Copy each of the following lines word for word, keeping the spelling and order unchanged.
================
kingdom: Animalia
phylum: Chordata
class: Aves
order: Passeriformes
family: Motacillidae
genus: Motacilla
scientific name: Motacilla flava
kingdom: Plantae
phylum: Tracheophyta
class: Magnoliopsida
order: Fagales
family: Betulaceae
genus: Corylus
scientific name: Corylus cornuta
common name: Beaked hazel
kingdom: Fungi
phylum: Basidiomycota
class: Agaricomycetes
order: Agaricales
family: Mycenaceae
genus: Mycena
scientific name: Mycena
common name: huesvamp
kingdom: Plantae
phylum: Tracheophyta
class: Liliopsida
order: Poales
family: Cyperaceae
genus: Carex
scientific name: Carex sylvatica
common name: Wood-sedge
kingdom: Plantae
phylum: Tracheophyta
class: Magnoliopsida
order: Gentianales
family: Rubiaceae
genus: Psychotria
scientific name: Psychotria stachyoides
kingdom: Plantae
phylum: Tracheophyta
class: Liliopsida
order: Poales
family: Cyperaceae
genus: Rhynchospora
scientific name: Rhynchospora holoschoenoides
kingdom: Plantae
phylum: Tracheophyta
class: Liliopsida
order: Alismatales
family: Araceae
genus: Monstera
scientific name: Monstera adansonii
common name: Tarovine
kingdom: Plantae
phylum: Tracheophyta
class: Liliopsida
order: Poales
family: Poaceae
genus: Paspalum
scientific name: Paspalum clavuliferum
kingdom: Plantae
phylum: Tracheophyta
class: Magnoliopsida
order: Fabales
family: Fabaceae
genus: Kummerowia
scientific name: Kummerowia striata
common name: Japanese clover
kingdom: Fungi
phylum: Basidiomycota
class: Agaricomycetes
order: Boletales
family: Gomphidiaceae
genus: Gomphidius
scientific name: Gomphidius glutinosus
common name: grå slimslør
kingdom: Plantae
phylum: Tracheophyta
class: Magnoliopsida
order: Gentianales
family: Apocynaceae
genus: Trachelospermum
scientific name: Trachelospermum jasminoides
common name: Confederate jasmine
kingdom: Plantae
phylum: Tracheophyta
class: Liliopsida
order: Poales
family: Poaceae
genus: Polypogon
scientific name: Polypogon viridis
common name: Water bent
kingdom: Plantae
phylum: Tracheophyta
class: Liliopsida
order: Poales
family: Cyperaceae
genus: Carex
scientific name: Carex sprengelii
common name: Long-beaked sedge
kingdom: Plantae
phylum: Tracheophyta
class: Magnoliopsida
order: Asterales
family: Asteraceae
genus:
================
[Exercise solution]
kingdom: Animalia
phylum: Chordata
class: Aves
order: Passeriformes
family: Motacillidae
genus: Motacilla
scientific name: Motacilla flava
kingdom: Plantae
phylum: Tracheophyta
class: Magnoliopsida
order: Fagales
family: Betulaceae
genus: Corylus
scientific name: Corylus cornuta
common name: Beaked hazel
kingdom: Fungi
phylum: Basidiomycota
class: Agaricomycetes
order: Agaricales
family: Mycenaceae
genus: Mycena
scientific name: Mycena
common name: huesvamp
kingdom: Plantae
phylum: Tracheophyta
class: Liliopsida
order: Poales
family: Cyperaceae
genus: Carex
scientific name: Carex sylvatica
common name: Wood-sedge
kingdom: Plantae
phylum: Tracheophyta
class: Magnoliopsida
order: Gentianales
family: Rubiaceae
genus: Psychotria
scientific name: Psychotria stachyoides
kingdom: Plantae
phylum: Tracheophyta
class: Liliopsida
order: Poales
family: Cyperaceae
genus: Rhynchospora
scientific name: Rhynchospora holoschoenoides
kingdom: Plantae
phylum: Tracheophyta
class: Liliopsida
order: Alismatales
family: Araceae
genus: Monstera
scientific name: Monstera adansonii
common name: Tarovine
kingdom: Plantae
phylum: Tracheophyta
class: Liliopsida
order: Poales
family: Poaceae
genus: Paspalum
scientific name: Paspalum clavuliferum
kingdom: Plantae
phylum: Tracheophyta
class: Magnoliopsida
order: Fabales
family: Fabaceae
genus: Kummerowia
scientific name: Kummerowia striata
common name: Japanese clover
kingdom: Fungi
phylum: Basidiomycota
class: Agaricomycetes
order: Boletales
family: Gomphidiaceae
genus: Gomphidius
scientific name: Gomphidius glutinosus
common name: grå slimslør
kingdom: Plantae
phylum: Tracheophyta
class: Magnoliopsida
order: Gentianales
family: Apocynaceae
genus: Trachelospermum
scientific name: Trachelospermum jasminoides
common name: Confederate jasmine
kingdom: Plantae
phylum: Tracheophyta
class: Liliopsida
order: Poales
family: Poaceae
genus: Polypogon
scientific name: Polypogon viridis
common name: Water bent
kingdom: Plantae
phylum: Tracheophyta
class: Liliopsida
order: Poales
family: Cyperaceae
genus: Carex
scientific name: Carex sprengelii
common name: Long-beaked sedge
kingdom: Plantae
phylum: Tracheophyta
class: Magnoliopsida
order: Asterales
family: Asteraceae
genus:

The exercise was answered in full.